**ЗАДАНИЕ A**
Согласно фрагменту текста о русской печати и суде, в каком году в России появился суд присяжных?

**ФРАГМЕНТ ТЕКСТА**
__________

Александр Горянин - Мифы о России и дух нации
Не только военное ведомство боялось прессы. «Записки» Лотара Швейница, германского посла в Петербурге в 1876-93, освещают фактическое бессилие русского правительства «защитить свою внешнеполитическую линию от разнузданных нападок собственной прессы», постоянно затевавшей антигерманские кампании.[4] О «послушной» русской печати могут рассуждать лишь люди, никогда не листавшие газетной подшивки былых времен.
Другим шагом России к правовому государству стало появление в ней в 1864 суда присяжных (для сравнения: в Германии — в 1848, Италии — в 1865, Австрии — в 1866, Испании — в 1888). Полную, и даже чрезмерную, независимость русского суда явил миру в 1878 приговор по делу террористки Веры Засулич, ранившей петербургского градоначальника. Она была оправдана.

__________

**ВЫДЕРЖКИ ИЗ ДАННЫХ**
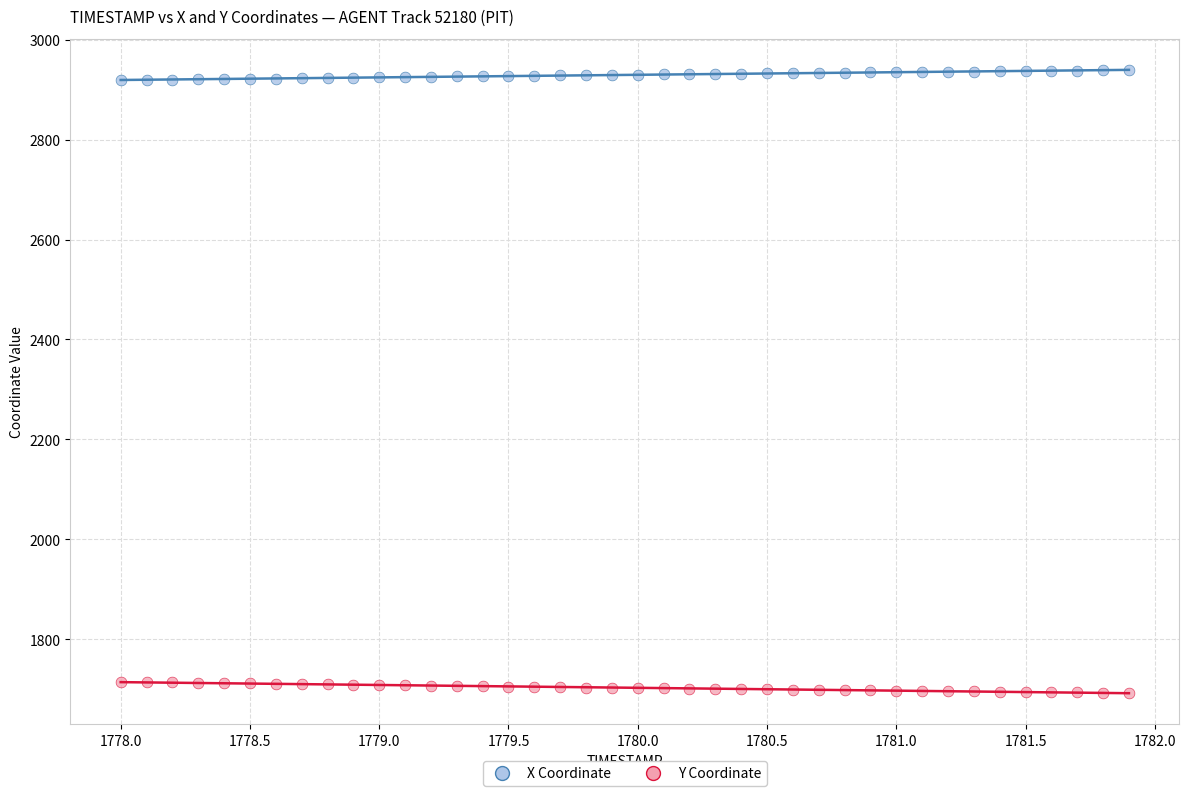

What are all the series names shown in the legend?

X Coordinate, Y Coordinate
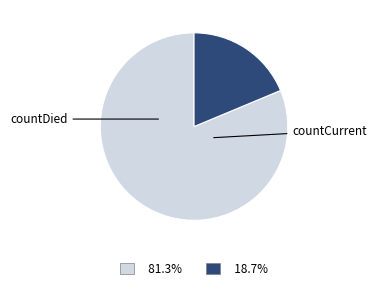

Is the sum of countCurrent and countDied greater than half?

Yes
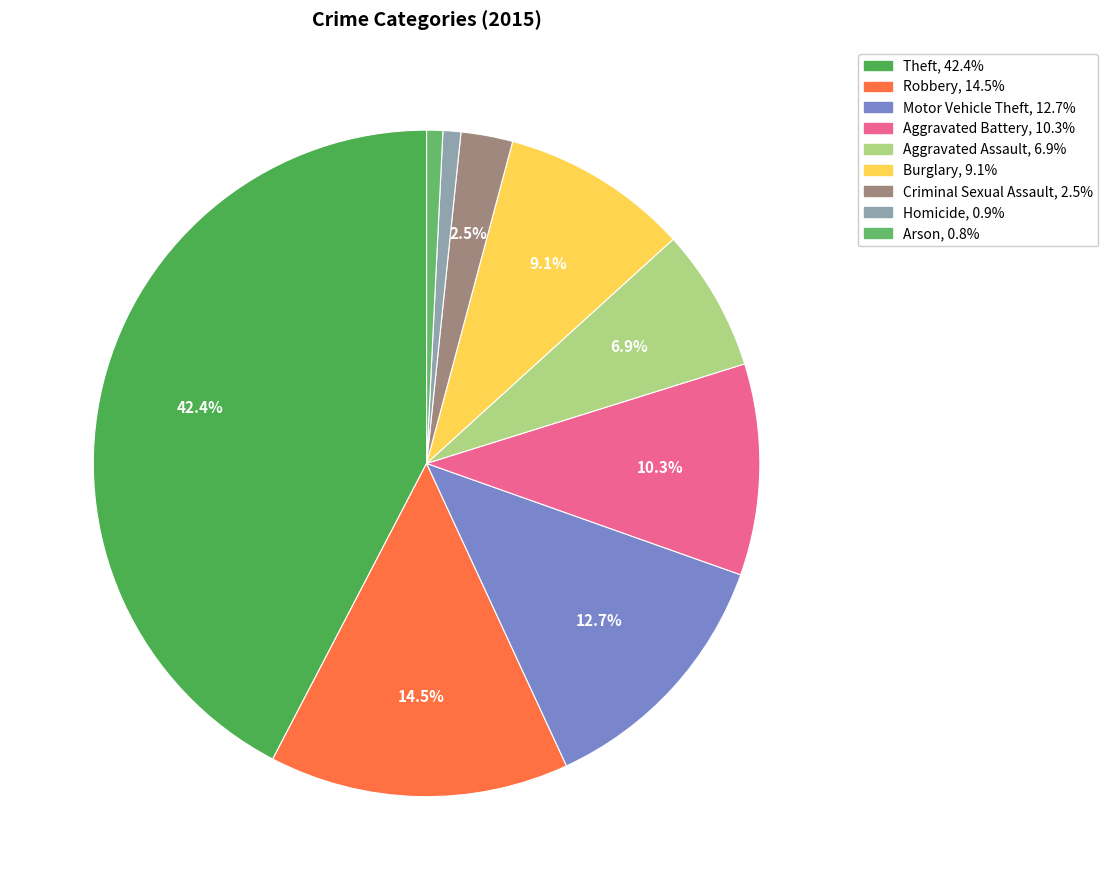

Is it true that Burglary is 9% of the pie?

True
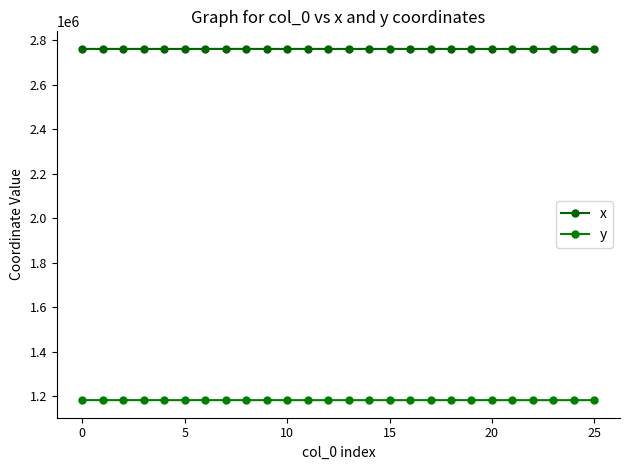

Which series has the widest spread of values?

x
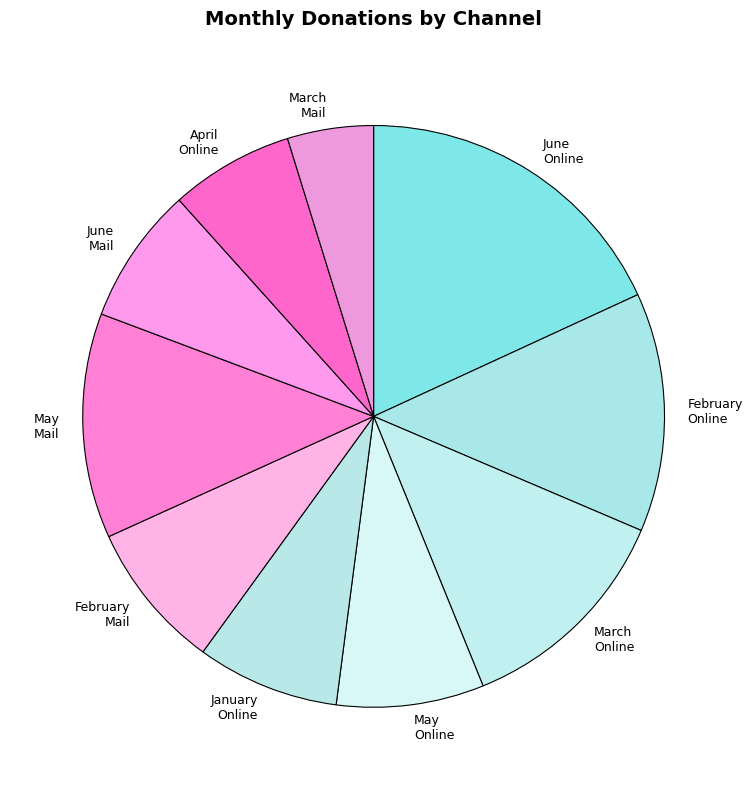

Between March Mail and May Online, which is larger?

May Online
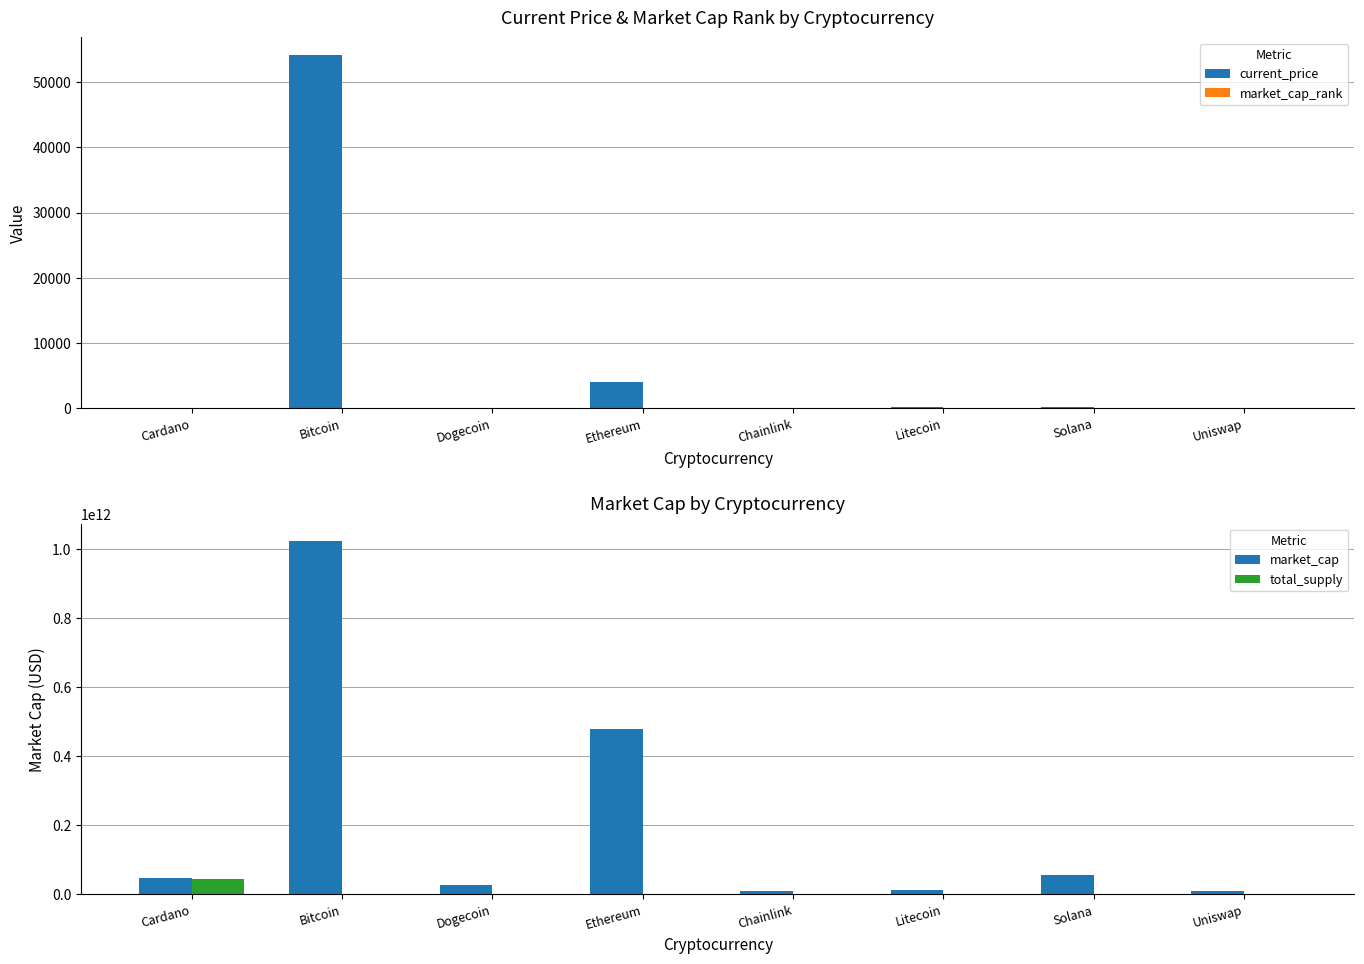

What is the sum of the total_supply values at Cardano and Dogecoin?

45000000000.0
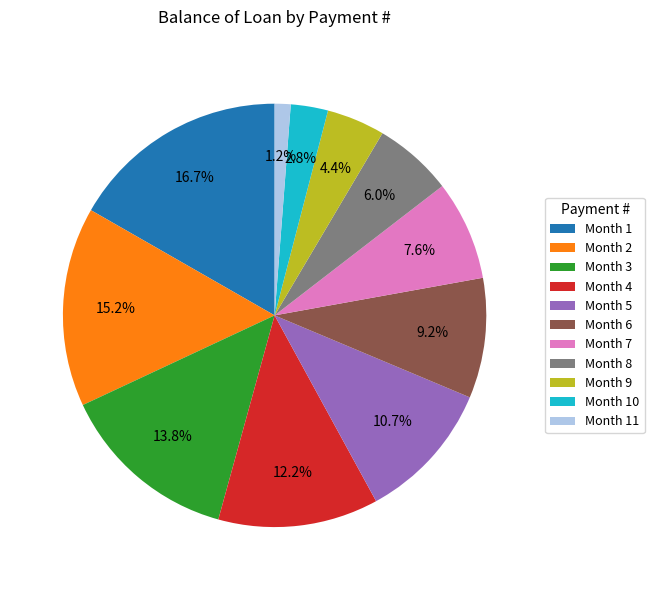

How many slices are in this pie chart?

11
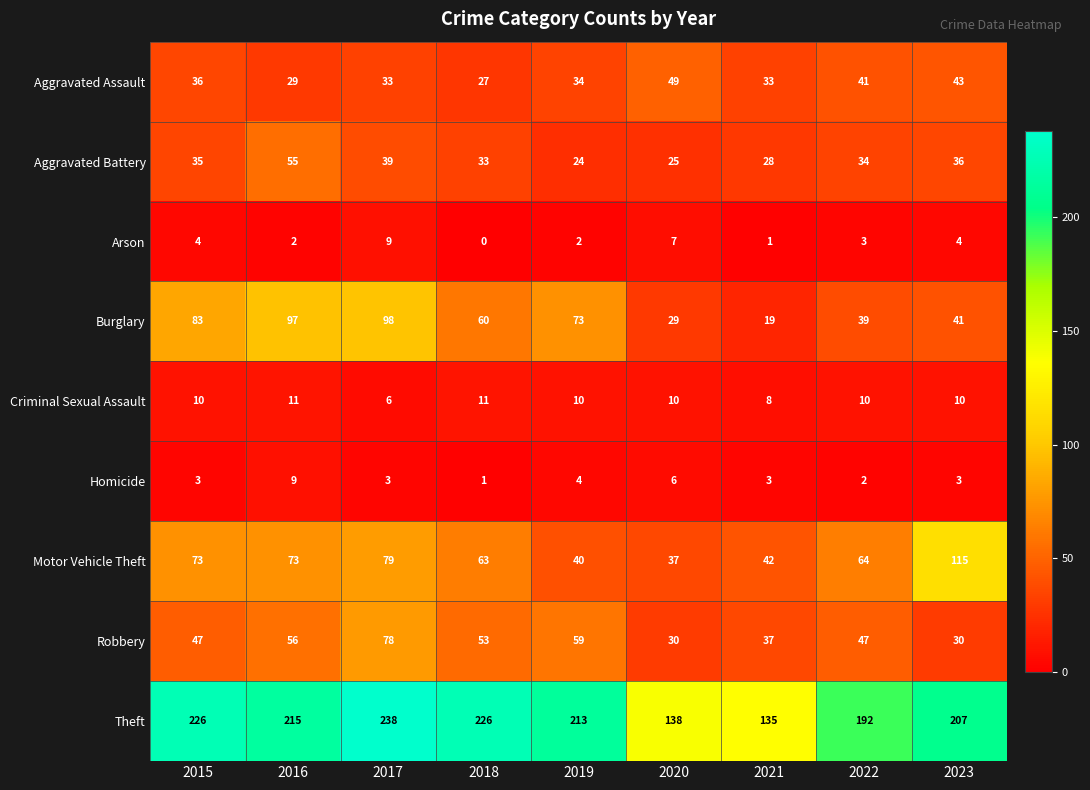

How many categories are shown in the chart?

9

__________

**ЗАДАНИЕ B**
Замените "chart" на "diagram" в записях от строки с "Which series has the widest spread of values?" до конца записей включительно, ничего больше не меняя. Изображения в ответ не включайте.

**РЕЗУЛЬТАТ A**
В 1864 году.

**РЕЗУЛЬТАТ B**
Which series has the widest spread of values?

x

Between March Mail and May Online, which is larger?

May Online

What is the sum of the total_supply values at Cardano and Dogecoin?

45000000000.0

How many slices are in this pie diagram?

11

How many categories are shown in the diagram?

9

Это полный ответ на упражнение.